Un système de filtrage des entrées et des sorties aurait été mis en place pour permettre aux salariés non grévistes de continuer de travailler. « Il y a cinq entrées, quatre d'entre elles sont filtrées. Reste que la production est au ralenti », précise le délégué. C'était la première fois depuis l'ouverture de l'usine en 2001 qu'un mouvement d'une telle ampleur se tenait sur le site, bloquant presque totalement la production. «Nous avons demandé aux salariés non grévistes de venir sur le site durant le blocage. La production était stoppée mais ils sont venus pour être payés et pour exécuter des tâches annexes à la production », a précisé Christelle Blandin, en charge de la communication du site.

« Concession énorme » mais pas suffisante
Vendredi 17 avril,  la direction avait fait savoir qu'elle avait proposé aux syndicats, avec l'appui de la direction départementale du travail (DDT), l'indemnisation du chômage partiel à hauteur de 75% du salaire brut (primes comprises). «Une concession énorme/», selon Eric Pecqueur, délégué CGT de Toyota. « La DDT a proposé une indemnisation de 75% du chômage partiel du salaire brut avec effet rétroactif au 1er
février, primes comprises. Ce qui permet aux salariés de toucher finalement 96% du salaire net », selon Jean Pierre Delannoy. Cette mesure s'appliquera durant six mois.

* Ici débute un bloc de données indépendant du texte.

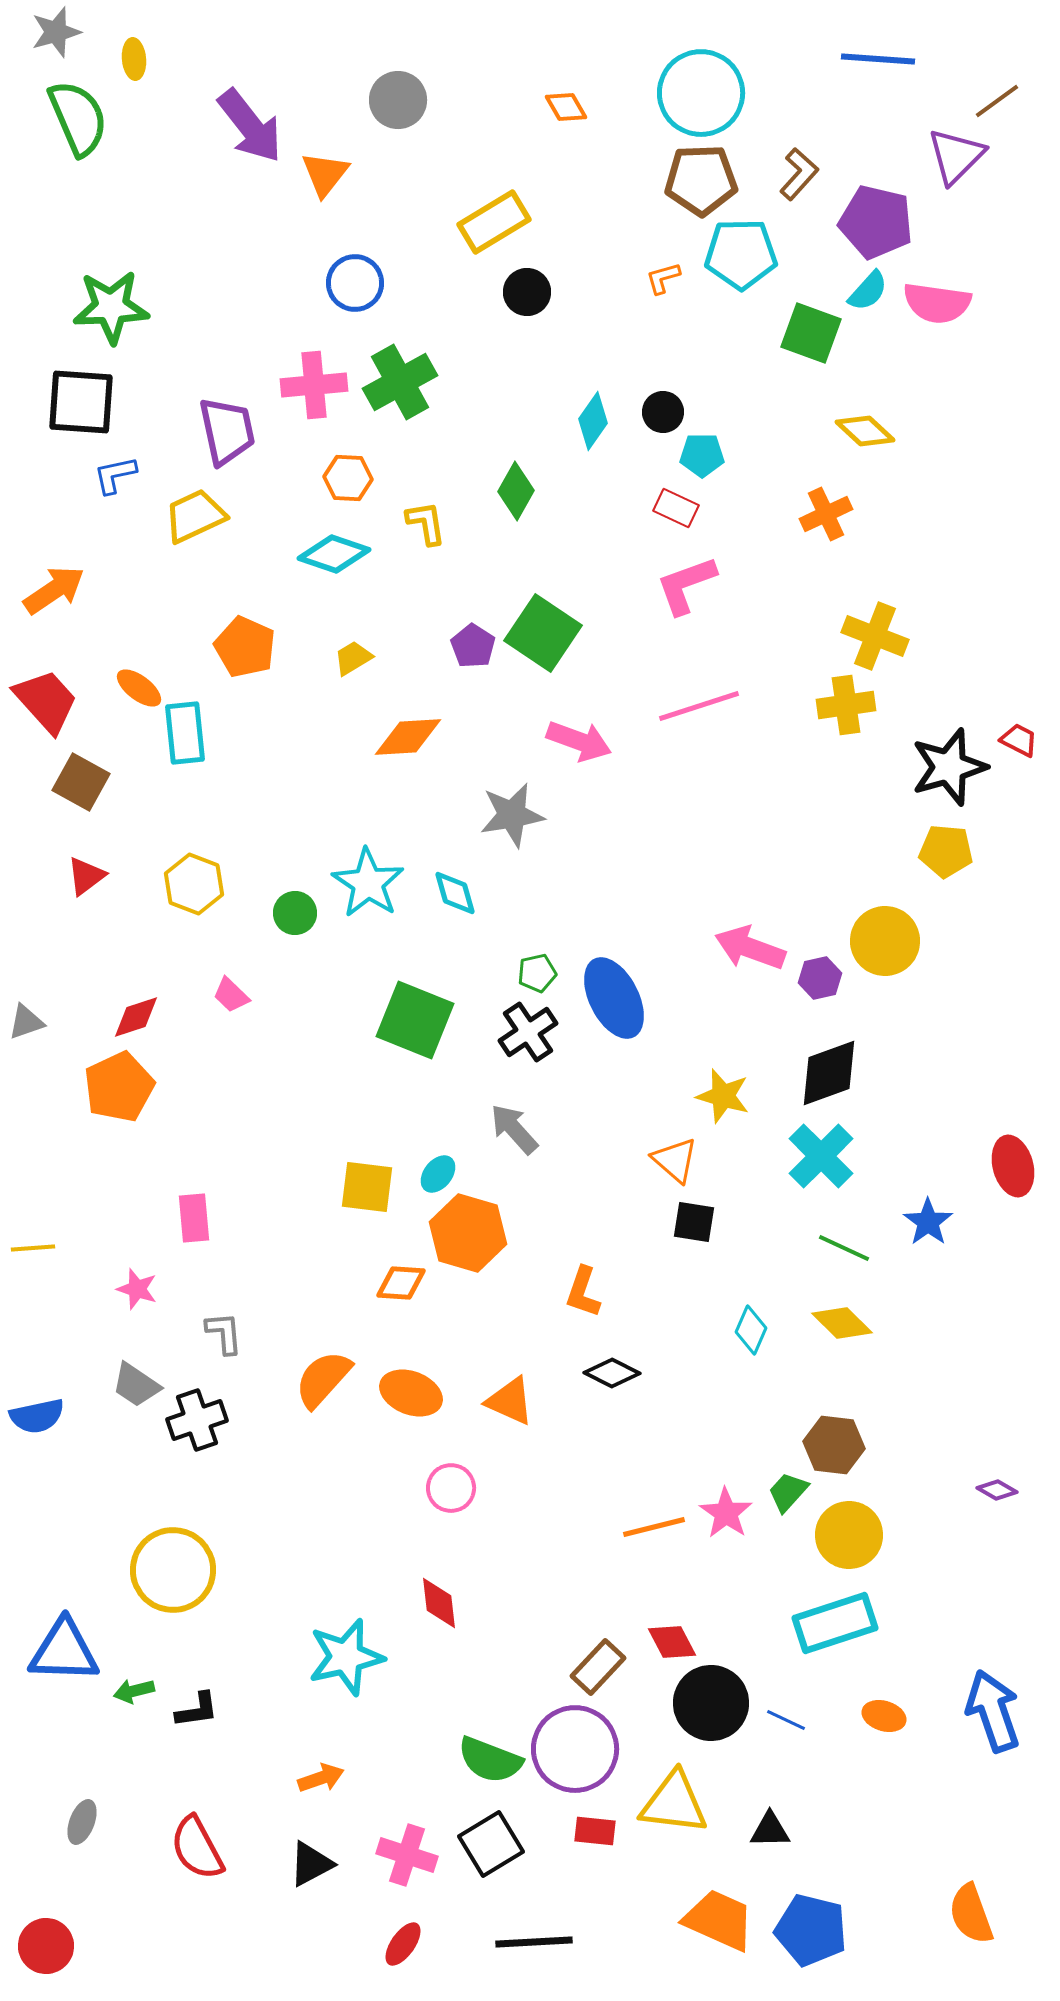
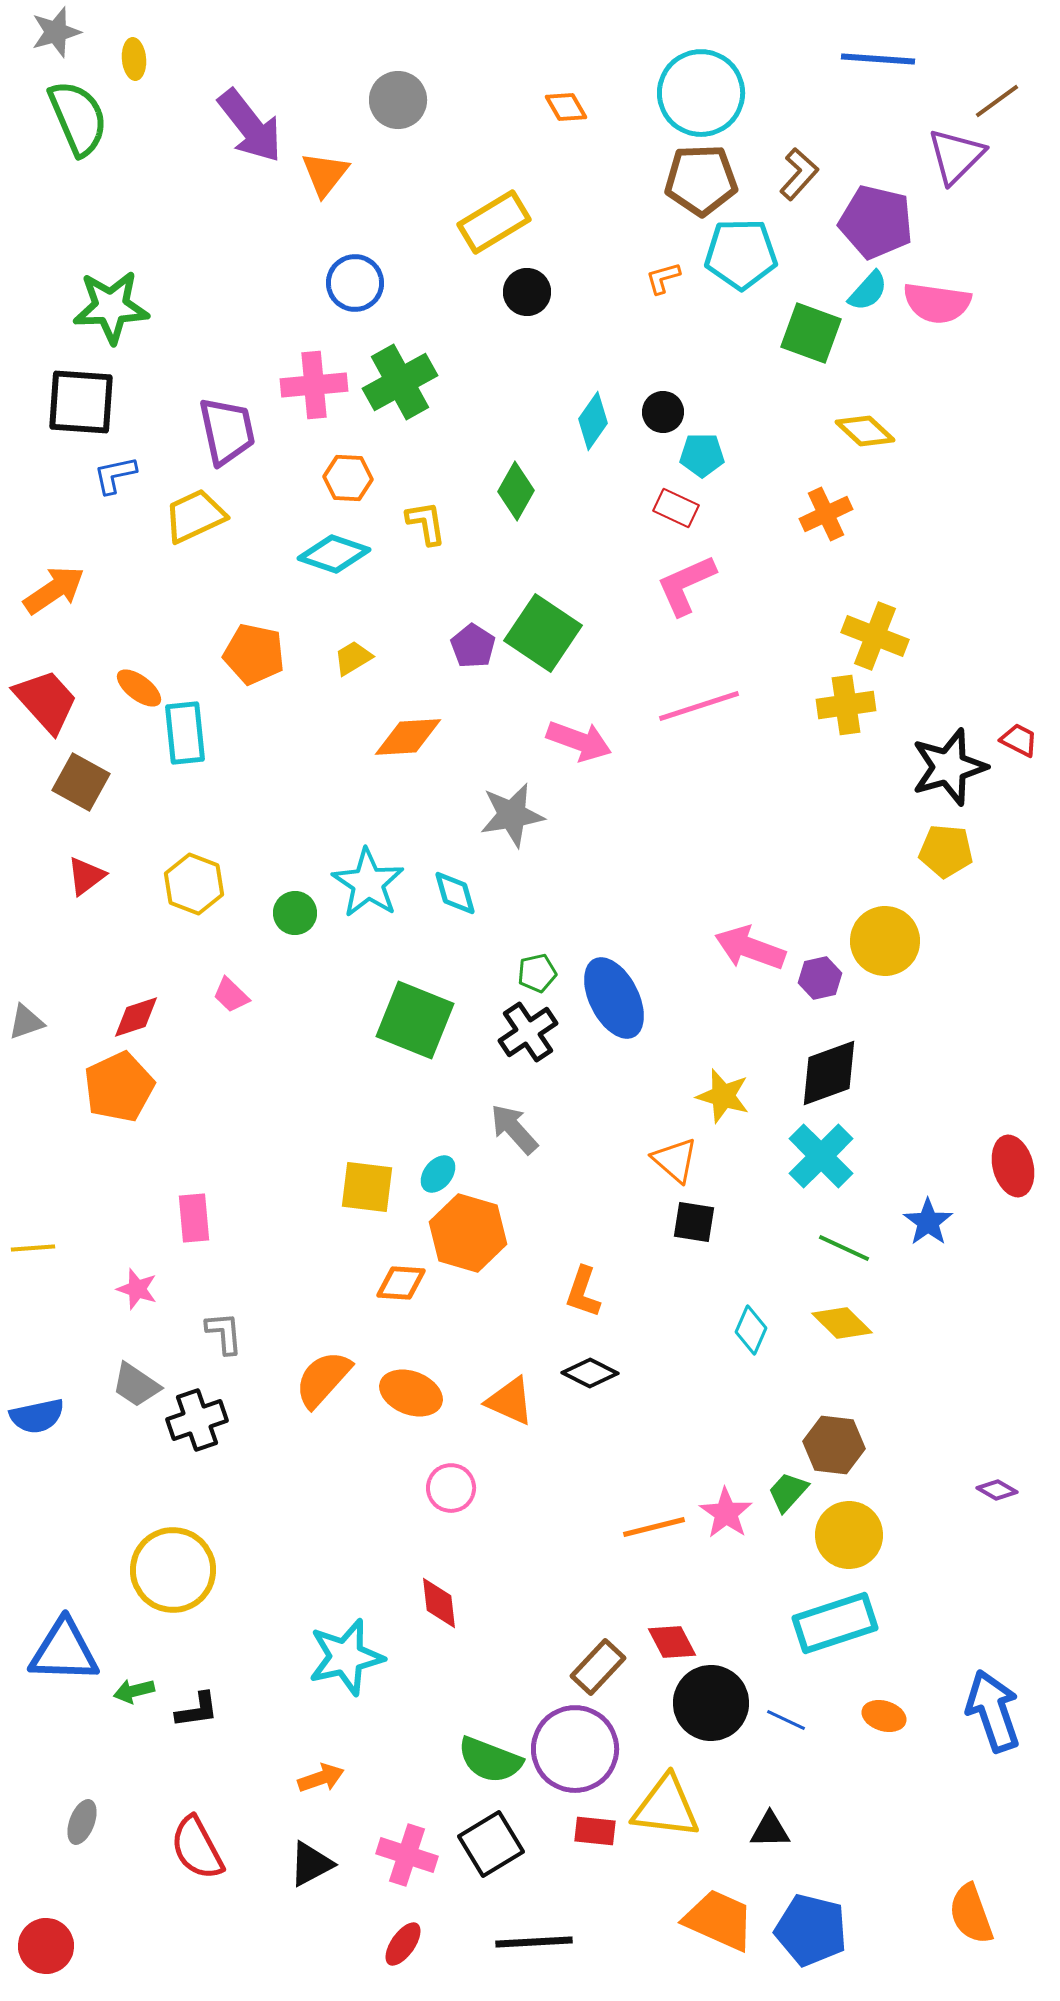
pink L-shape at (686, 585): rotated 4 degrees counterclockwise
orange pentagon at (245, 647): moved 9 px right, 7 px down; rotated 12 degrees counterclockwise
black diamond at (612, 1373): moved 22 px left
yellow triangle at (674, 1803): moved 8 px left, 4 px down
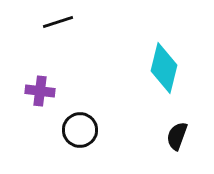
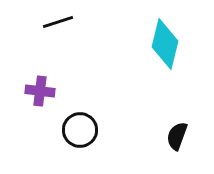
cyan diamond: moved 1 px right, 24 px up
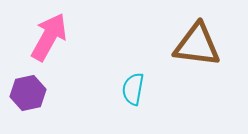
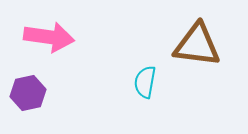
pink arrow: rotated 69 degrees clockwise
cyan semicircle: moved 12 px right, 7 px up
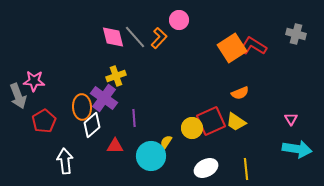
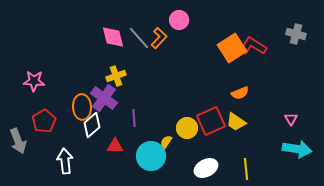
gray line: moved 4 px right, 1 px down
gray arrow: moved 45 px down
yellow circle: moved 5 px left
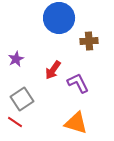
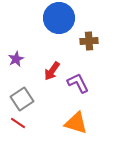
red arrow: moved 1 px left, 1 px down
red line: moved 3 px right, 1 px down
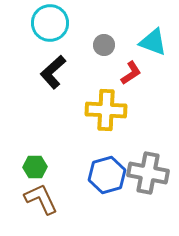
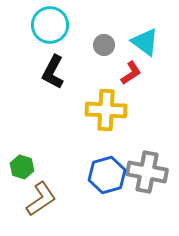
cyan circle: moved 2 px down
cyan triangle: moved 8 px left; rotated 16 degrees clockwise
black L-shape: rotated 20 degrees counterclockwise
green hexagon: moved 13 px left; rotated 20 degrees clockwise
gray cross: moved 1 px left, 1 px up
brown L-shape: rotated 81 degrees clockwise
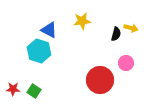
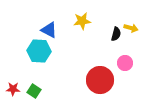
cyan hexagon: rotated 15 degrees counterclockwise
pink circle: moved 1 px left
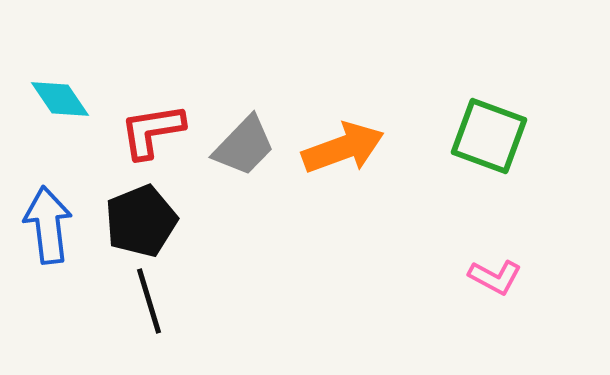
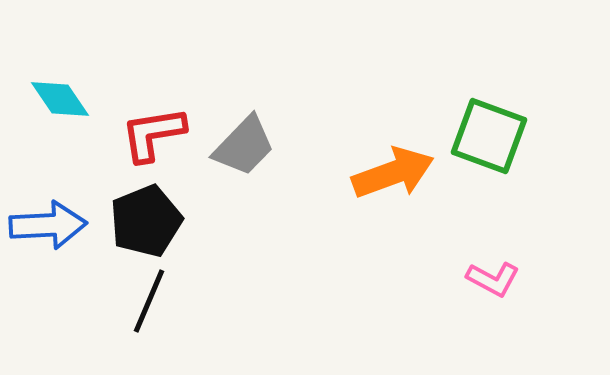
red L-shape: moved 1 px right, 3 px down
orange arrow: moved 50 px right, 25 px down
black pentagon: moved 5 px right
blue arrow: rotated 94 degrees clockwise
pink L-shape: moved 2 px left, 2 px down
black line: rotated 40 degrees clockwise
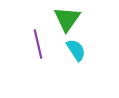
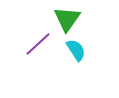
purple line: rotated 60 degrees clockwise
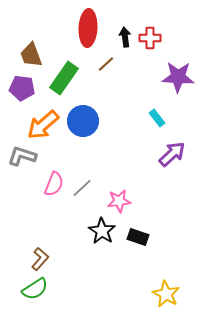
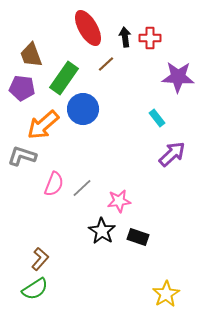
red ellipse: rotated 33 degrees counterclockwise
blue circle: moved 12 px up
yellow star: rotated 12 degrees clockwise
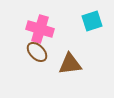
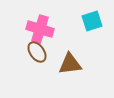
brown ellipse: rotated 10 degrees clockwise
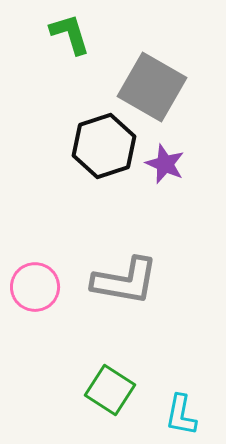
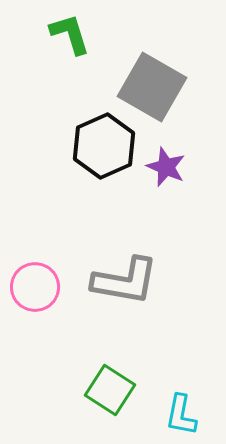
black hexagon: rotated 6 degrees counterclockwise
purple star: moved 1 px right, 3 px down
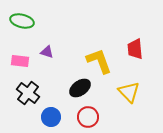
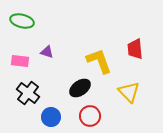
red circle: moved 2 px right, 1 px up
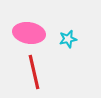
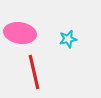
pink ellipse: moved 9 px left
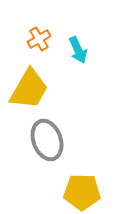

Restait un point d'achoppement. La DDT avait demandé à la direction le paiement à 60% des jours de grève. En réponse, cette dernière avait proposé vendredi 17 avril l'étalement sur trois mois des retenues de salaires pour les jours de grève. « C'est à cause de la direction que nous avons dû nous mettre en grève pour faire respecter notre droit à être payés», précisait le délégué syndical Eric Pecqueur, affirmant que la grève ne s'arrêterait pas là. Les grévistes réclamaient la prise en charge d'au moins la moitié des jours de grève et l'étalement des retenues à hauteur d'une journée par mois. « Toyota c'est la 5e entreprise la plus riche au monde, il n'y a aucune raison qu'on perde de l'argent sur nos salaires d'ouvriers/», avait estimé Eric Pecqueur.

Samedi 18 avril, les syndicats revenaient sur leurs propositions et suggéraient le versement d'une prime de 500 euros pour tous les salariés grévistes ou non. «/Une option retenue devant le refus de la direction de nous payer les jours de grève », expliquait Eric Pecqueur.

    Epilogue
Lundi 20 avril, à l'issue d'une matinée de négociations, un accord a été signé entre la direction et les syndicats. « Outre l'accord trouvé sur l'amélioration de l'indemnisation du chômage partiel, la direction s'est engagée à ne prendre aucune sanction envers les grévistes, à trouver un nouveau dispositif de chômage partiel pour l'avenir et a étalé les retenues de salaires des jours de grève à hauteur d'un jour par mois », explique la responsable communication du site.

Le directeur de la communication du groupe, François Régis Cuminal, a expliqué que « Toyota respecte le droit de grève, mais sa contrepartie, c'est le non-paiement des jours de grève », rappelant que les grévistes ont représenté «/au maximum 10% des salariés » et ne sont plus que «5% d'irréductibles ». Les syndicats ont aussi obtenu la levée des assignations par la direction de onze grévistes du site, « choisis au hasard/», selon Jean Pierre Delannoy.

Le mouvement a fait effet boule de neige et s'est étendu au site de l'équipementier Simoldès, une soixantaine de salariés bloquant leur usine et réclamant la même chose que les salariés de Toyota. « Ils ont obtenu le maintien du salaire durant un arrêt maladie, mais ils comptent poursuivre le mouvement », explique Jean Pierre Delannoy.